Effect of HIV-1C Transmitted/Founder Viruses 5’ LTR Genetic Variation on Viral Reservoir Size and Latency Reversal Potential
Shreyal Maikoo1*, Thumbi Ndungu1, 2, 3, 4, 5 and Paradise Madlala1
1HIV Pathogenesis Programme, The Doris Duke Medical Research Institute, Nelson R. Mandela School of Medicine, University of KwaZulu-Natal, Durban South Africa.
2School of Laboratory Medicine and Medical Sciences, University of KwaZulu-Natal, Durban, South Africa.
3Africa Health Research Institute (AHRI), KwaZulu-Natal, South Africa.
4Ragon Institute of Massachusetts General Hospital, Massachusetts Institute of Technology, and Harvard University, Cambridge, MA, USA.
5Division of Infection and Immunity, University College London, London, United Kingdom.
Citation: Maikoo S, Ndungu T and Madlala P (2023) Effect of HIV-1C Transmitted/Founder Viruses 5’ LTR Genetic Variation on Viral Reservoir Size and Latency Reversal Potential. SciTech Infectious Diseases 2023.

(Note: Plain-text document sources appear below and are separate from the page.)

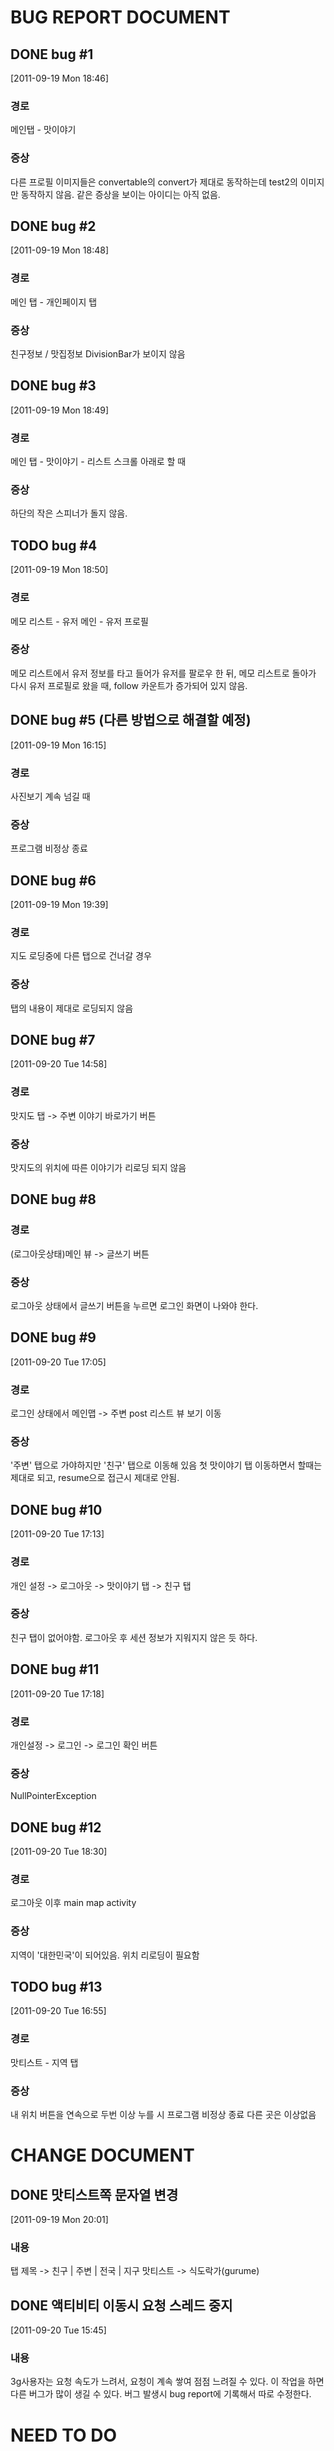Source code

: * BUG REPORT DOCUMENT
** DONE bug #1
   CLOSED: [2011-09-19 Mon 18:46]
   [2011-09-19 Mon 18:46]
*** 경로
    메인탭 - 맛이야기
*** 증상
    다른 프로필 이미지들은 convertable의 convert가 제대로 동작하는데
    test2의 이미지만 동작하지 않음. 같은 증상을 보이는 아이디는 아직 없음.

** DONE bug #2
   CLOSED: [2011-09-19 Mon 18:48]
   [2011-09-19 Mon 18:48]
*** 경로
    메인 탭 - 개인페이지 탭
*** 증상
    친구정보 / 맛집정보 DivisionBar가 보이지 않음

** DONE bug #3
   CLOSED: [2011-09-20 Tue 15:36]
   [2011-09-19 Mon 18:49]
*** 경로
    메인 탭 - 맛이야기 - 리스트 스크롤 아래로 할 때
*** 증상
    하단의 작은 스피너가 돌지 않음.

** TODO bug #4
   [2011-09-19 Mon 18:50]
*** 경로
    메모 리스트 - 유저 메인 - 유저 프로필
*** 증상
    메모 리스트에서 유저 정보를 타고 들어가 유저를 팔로우 한 뒤, 메모
    리스트로 돌아가 다시 유저 프로필로 왔을 때, follow 카운트가
    증가되어 있지 않음.

** DONE bug #5 (다른 방법으로 해결할 예정)
   CLOSED: [2011-09-19 Mon 18:43]
   [2011-09-19 Mon 16:15]
*** 경로
    사진보기 계속 넘길 때
*** 증상
    프로그램 비정상 종료

** DONE bug #6
   CLOSED: [2011-09-20 Tue 20:50]
   [2011-09-19 Mon 19:39]
*** 경로
    지도 로딩중에 다른 탭으로 건너갈 경우
*** 증상
    탭의 내용이 제대로 로딩되지 않음

** DONE bug #7
   CLOSED: [2011-09-20 Tue 19:54]
   [2011-09-20 Tue 14:58]
*** 경로
    맛지도 탭 -> 주변 이야기 바로가기 버튼
*** 증상
    맛지도의 위치에 따른 이야기가 리로딩 되지 않음

** DONE bug #8
   CLOSED: [2011-09-20 Tue 20:50]
*** 경로
    (로그아웃상태)메인 뷰 -> 글쓰기 버튼
*** 증상
    로그아웃 상태에서 글쓰기 버튼을 누르면 로그인 화면이 나와야 한다.

** DONE bug #9
   CLOSED: [2011-09-20 Tue 18:30]
   [2011-09-20 Tue 17:05]
*** 경로
    로그인 상태에서 메인맵 -> 주변 post 리스트 뷰 보기 이동
*** 증상
    '주변' 탭으로 가야하지만 '친구' 탭으로 이동해 있음
    첫 맛이야기 탭 이동하면서 할때는 제대로 되고, resume으로 접근시
    제대로 안됨.

** DONE bug #10
   CLOSED: [2011-09-20 Tue 17:33]
   [2011-09-20 Tue 17:13]
*** 경로
    개인 설정 -> 로그아웃 -> 맛이야기 탭 -> 친구 탭
*** 증상
    친구 탭이 없어야함. 로그아웃 후 세션 정보가 지워지지 않은 듯 하다.

** DONE bug #11
   CLOSED: [2011-09-20 Tue 17:25]
   [2011-09-20 Tue 17:18]
*** 경로
    개인설정 -> 로그인 -> 로그인 확인 버튼
*** 증상
    NullPointerException

** DONE bug #12
   CLOSED: [2011-09-20 Tue 19:52]
   [2011-09-20 Tue 18:30]
*** 경로
    로그아웃 이후 main map activity
*** 증상
    지역이 '대한민국'이 되어있음. 위치 리로딩이 필요함

** TODO bug #13
   [2011-09-20 Tue 16:55]
*** 경로
    맛티스트 - 지역 탭
*** 증상
    내 위치 버튼을 연속으로 두번 이상 누를 시 프로그램 비정상 종료	
    다른 곳은 이상없음
	   


* CHANGE DOCUMENT
** DONE 맛티스트쪽 문자열 변경
   CLOSED: [2011-09-19 Mon 20:07]
   [2011-09-19 Mon 20:01]
*** 내용
    탭 제목 -> 친구 | 주변 | 전국 | 지구
    맛티스트 -> 식도락가(gurume)

** DONE 액티비티 이동시 요청 스레드 중지
   CLOSED: [2011-09-20 Tue 16:57]
   [2011-09-20 Tue 15:45]
*** 내용
    3g사용자는 요청 속도가 느려서, 요청이 계속 쌓여 점점 느려질 수 있다.
    이 작업을 하면 다른 버그가 많이 생길 수 있다.
    버그 발생시 bug report에 기록해서 따로 수정한다.


* NEED TO DO
** DONE HttpRequestManager를 context마다 queue를 갖고 있게 할것
   CLOSED: [2011-09-20 Tue 14:59]
   [2011-09-19 Mon 21:57]

** TODO 개인 설정 탭 로딩이 너무 느리다
   [2011-09-20 Tue 16:56]

** DONE 다국어 언어 지원 테스트
   CLOSED: [2011-09-20 Tue 21:10]
   [2011-09-20 Tue 16:10]
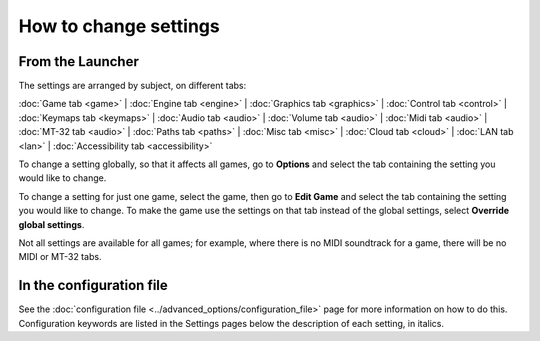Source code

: =======================
How to change settings
=======================

From the Launcher
==================
The settings are arranged by subject, on different tabs:

:doc:`Game tab <game>` | :doc:`Engine tab <engine>` | :doc:`Graphics tab <graphics>` | :doc:`Control tab <control>` | :doc:`Keymaps tab <keymaps>` | :doc:`Audio tab <audio>` | :doc:`Volume tab <audio>` | :doc:`Midi tab <audio>` | :doc:`MT-32 tab <audio>` | :doc:`Paths tab <paths>` | :doc:`Misc tab <misc>` | :doc:`Cloud tab <cloud>` | :doc:`LAN tab <lan>` | :doc:`Accessibility tab <accessibility>` 

To change a setting globally, so that it affects all games, go to **Options** and select the tab containing the setting you would like to change.

To change a setting for just one game, select the game, then go to **Edit Game** and select the tab containing the setting you would like to change. To make the game use the settings on that tab instead of the global settings, select **Override global settings**.  

Not all settings are available for all games; for example, where there is no MIDI soundtrack for a game, there will be no MIDI or MT-32 tabs. 

In the configuration file
==========================

See the :doc:`configuration file <../advanced_options/configuration_file>` page for more information on how to do this. Configuration keywords are listed in the Settings pages below the description of each setting, in italics.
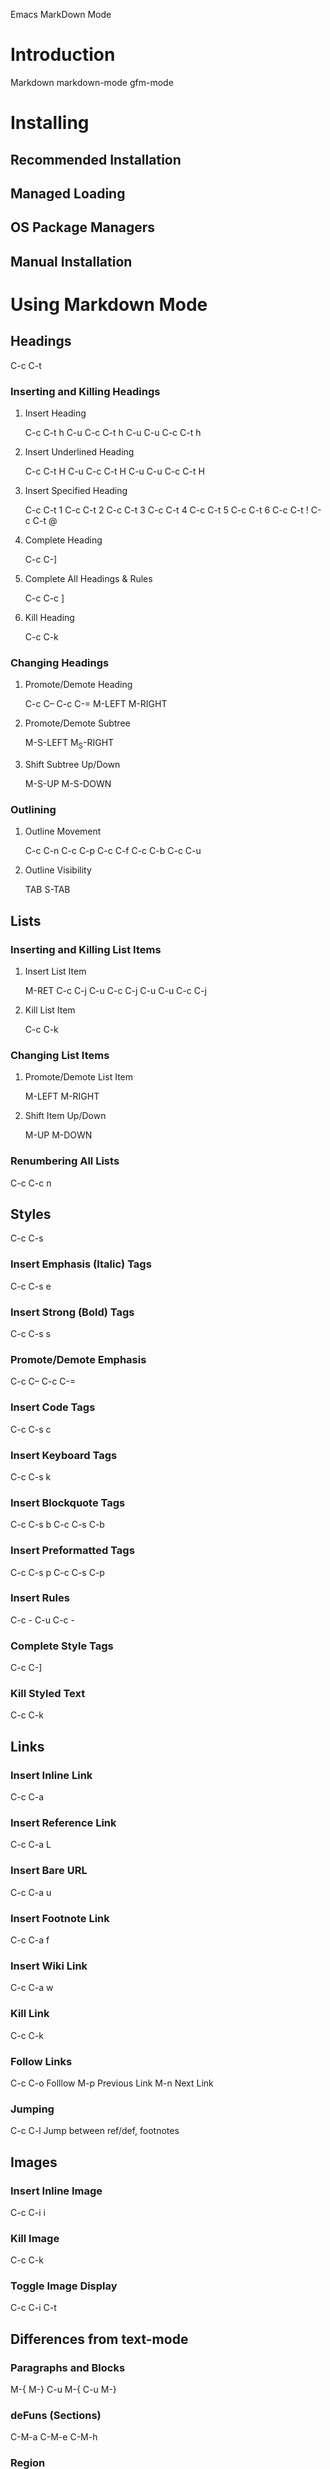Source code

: Emacs MarkDown Mode

* Introduction
Markdown
markdown-mode
gfm-mode
* Installing
** Recommended Installation
** Managed Loading
** OS Package Managers
** Manual Installation
* Using Markdown Mode
** Headings
C-c C-t
*** Inserting and Killing Headings
**** Insert Heading
C-c C-t h
C-u C-c C-t h
C-u C-u C-c C-t h
**** Insert Underlined Heading
C-c C-t H
C-u C-c C-t H
C-u C-u C-c C-t H
**** Insert Specified Heading
C-c C-t 1
C-c C-t 2
C-c C-t 3
C-c C-t 4
C-c C-t 5
C-c C-t 6
C-c C-t !
C-c C-t @
**** Complete Heading
C-c C-]
**** Complete All Headings & Rules
C-c C-c ]
**** Kill Heading
C-c C-k
*** Changing Headings
**** Promote/Demote Heading
C-c C--
C-c C-=
M-LEFT
M-RIGHT
**** Promote/Demote Subtree
M-S-LEFT
M_S-RIGHT
**** Shift Subtree Up/Down
M-S-UP
M-S-DOWN
*** Outlining
**** Outline Movement
C-c C-n
C-c C-p
C-c C-f
C-c C-b
C-c C-u
**** Outline Visibility
TAB
S-TAB
** Lists
*** Inserting and Killing List Items
**** Insert List Item
M-RET
C-c C-j
C-u C-c C-j
C-u C-u C-c C-j
**** Kill List Item
C-c C-k
*** Changing List Items
**** Promote/Demote List Item
M-LEFT
M-RIGHT
**** Shift Item Up/Down
M-UP
M-DOWN
*** Renumbering All Lists
C-c C-c n
** Styles
C-c C-s
*** Insert Emphasis (Italic) Tags
C-c C-s e
*** Insert Strong (Bold) Tags
C-c C-s s
*** Promote/Demote Emphasis
C-c C--
C-c C-=
*** Insert Code Tags
C-c C-s c
*** Insert Keyboard Tags
C-c C-s k
*** Insert Blockquote Tags
C-c C-s b
C-c C-s C-b
*** Insert Preformatted Tags
C-c C-s p
C-c C-s C-p
*** Insert Rules
C-c -
C-u C-c -
*** Complete Style Tags
C-c C-]
*** Kill Styled Text
C-c C-k
** Links
*** Insert Inline Link
C-c C-a
*** Insert Reference Link
C-c C-a L
*** Insert Bare URL
C-c C-a u
*** Insert Footnote Link
C-c C-a f
*** Insert Wiki Link
C-c C-a w
*** Kill Link
C-c C-k
*** Follow Links
C-c C-o Folllow
M-p Previous Link
M-n Next Link
*** Jumping
C-c C-l Jump between ref/def, footnotes
** Images
*** Insert Inline Image
C-c C-i i
*** Kill Image
C-c C-k
*** Toggle Image Display
C-c C-i C-t
** Differences from text-mode
*** Paragraphs and Blocks
M-{
M-}
C-u M-{
C-u M-}
*** deFuns (Sections)
C-M-a
C-M-e
C-M-h
*** Region
*** Indentation
*** Outlining Features
** Output Commands
*** Send Markdown HTML to Buffer
C-c C-c m
*** Preview HTML in Browser
C-c C-c p
*** Export HTML
C-c C-c e
*** Export HTML and View in Browser
C-c C-c v
*** Export HTML to Kill Ring
C-c C-c w
*** Open Markdown Source
C-c C-c o
*** Live Preview
C-c C-c l
*** Check References
C-c C-c c
* Using GFM Mode
* Customizing
* Using Extensions
** LaTeX Math Syntax Highlighting
M-x markdown-toggle-math
** Wiki Links Syntax Highlighting
M-x markdown-toggle-wiki-links
** SmartyPants
** Using Alternatives to @command{markdown}
** Outputing to Other Formats
* Development
** Acknowledgments
** Release History
** Development Version
** Bugs and Errors

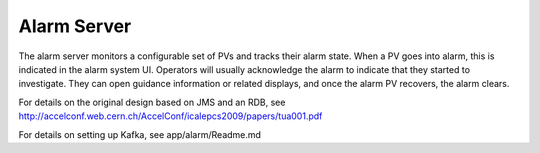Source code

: Alarm Server
============

The alarm server monitors a configurable set of PVs and tracks their alarm state.
When a PV goes into alarm, this is indicated in the alarm system UI.
Operators will usually acknowledge the alarm to indicate that they started
to investigate. They can open guidance information or related displays,
and once the alarm PV recovers, the alarm clears.

For details on the original design based on JMS and an RDB, see
http://accelconf.web.cern.ch/AccelConf/icalepcs2009/papers/tua001.pdf
 
For details on setting up Kafka, see app/alarm/Readme.md 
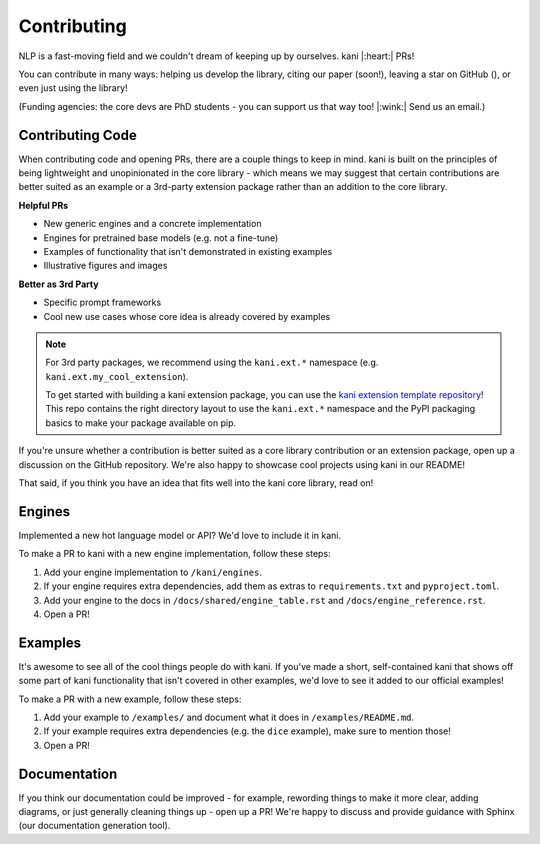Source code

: Contributing
============
NLP is a fast-moving field and we couldn't dream of keeping up by ourselves. kani |:heart:| PRs!

You can contribute in many ways: helping us develop the library, citing our paper (soon!), leaving a star on GitHub
(|StarMe|_), or even just using the library!

.. |StarMe| image:: https://img.shields.io/github/stars/zhudotexe/kani?style=social&label=Star
.. _StarMe: https://github.com/zhudotexe/kani

(Funding agencies: the core devs are PhD students - you can support us that way too! |:wink:| Send us an email.)

.. todo: cite us

Contributing Code
-----------------
When contributing code and opening PRs, there are a couple things to keep in mind. kani is built on the principles
of being lightweight and unopinionated in the core library - which means we may suggest that certain contributions
are better suited as an example or a 3rd-party extension package rather than an addition to the core library.

**Helpful PRs**

- New generic engines and a concrete implementation
- Engines for pretrained base models (e.g. not a fine-tune)
- Examples of functionality that isn't demonstrated in existing examples
- Illustrative figures and images

**Better as 3rd Party**

- Specific prompt frameworks
- Cool new use cases whose core idea is already covered by examples

.. note::
    For 3rd party packages, we recommend using the ``kani.ext.*`` namespace (e.g. ``kani.ext.my_cool_extension``).

    To get started with building a kani extension package, you can use the
    `kani extension template repository <https://github.com/zhudotexe/kani-ext-template>`_!
    This repo contains the right directory layout to use the ``kani.ext.*`` namespace and the PyPI packaging basics to
    make your package available on pip.

If you're unsure whether a contribution is better suited as a core library contribution or an extension package,
open up a discussion on the GitHub repository.
We're also happy to showcase cool projects using kani in our README!

That said, if you think you have an idea that fits well into the kani core library, read on!

Engines
-------
Implemented a new hot language model or API? We'd love to include it in kani.

To make a PR to kani with a new engine implementation, follow these steps:

1. Add your engine implementation to ``/kani/engines``.
2. If your engine requires extra dependencies, add them as extras to ``requirements.txt`` and ``pyproject.toml``.
3. Add your engine to the docs in ``/docs/shared/engine_table.rst`` and ``/docs/engine_reference.rst``.
4. Open a PR!

Examples
--------
It's awesome to see all of the cool things people do with kani. If you've made a short, self-contained kani that
shows off some part of kani functionality that isn't covered in other examples, we'd love to see it added to our
official examples!

To make a PR with a new example, follow these steps:

1. Add your example to ``/examples/`` and document what it does in ``/examples/README.md``.
2. If your example requires extra dependencies (e.g. the ``dice`` example), make sure to mention those!
3. Open a PR!

Documentation
-------------
If you think our documentation could be improved - for example, rewording things to make it more clear,
adding diagrams, or just generally cleaning things up - open up a PR! We're happy to discuss and provide guidance with
Sphinx (our documentation generation tool).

Received: July 31, 2023 Accepted: August 04, 2023 Published: August 04, 2023
Abstract
Persistence of the latent HIV reservoir is a major block to cure. The viral promotor, long terminal repeat (LTR), drives viral transcription and is enhanced by Transactivator of transcription (Tat). Inter- and intra- subtype LTR and tat genetic variation have shown to translate into functional differences. However, the effect of this genetic variation on viral latency development or reversal is unknown. Furthermore, the only HIV latency model available is subtype B based, referred to as JLAT. On the other hand, HIV-1C is responsible for approximately 46% of global HIV infections and is predominant in sub-Saharan Africa. Therefore, a minimal genome reporter virus for subtype C (termed “C731CC”) was constructed using HIV-1C consensus LTR and Tat. Jurkat cells were infected with C731CC to develop the JLAT C model of latency. The reactivation potential of HIV-1 subtype B and C was determined. We demonstrate that both subtypes express the same levels of Tat. Interestingly, HIV-1B was twice as more sensitive to stimulation with PMA, compared to subtype C suggesting that subtype C has a higher propensity for latency establishment than subtype B. Ongoing studies involve measuring the amount of integrated copies with Alu-gag PCR in both subtypes. We also replaced the consensus HIV-1C LTR and Tat in C731CC with patient-derived sequences and measured the reactivation potential of the different patient viruses with different latency reversing agents. We demonstrate that there was variable reactivation among these patient viruses, suggesting that the HIV-1 LTR could play a role in the propensity for latency establishment and/or reversal.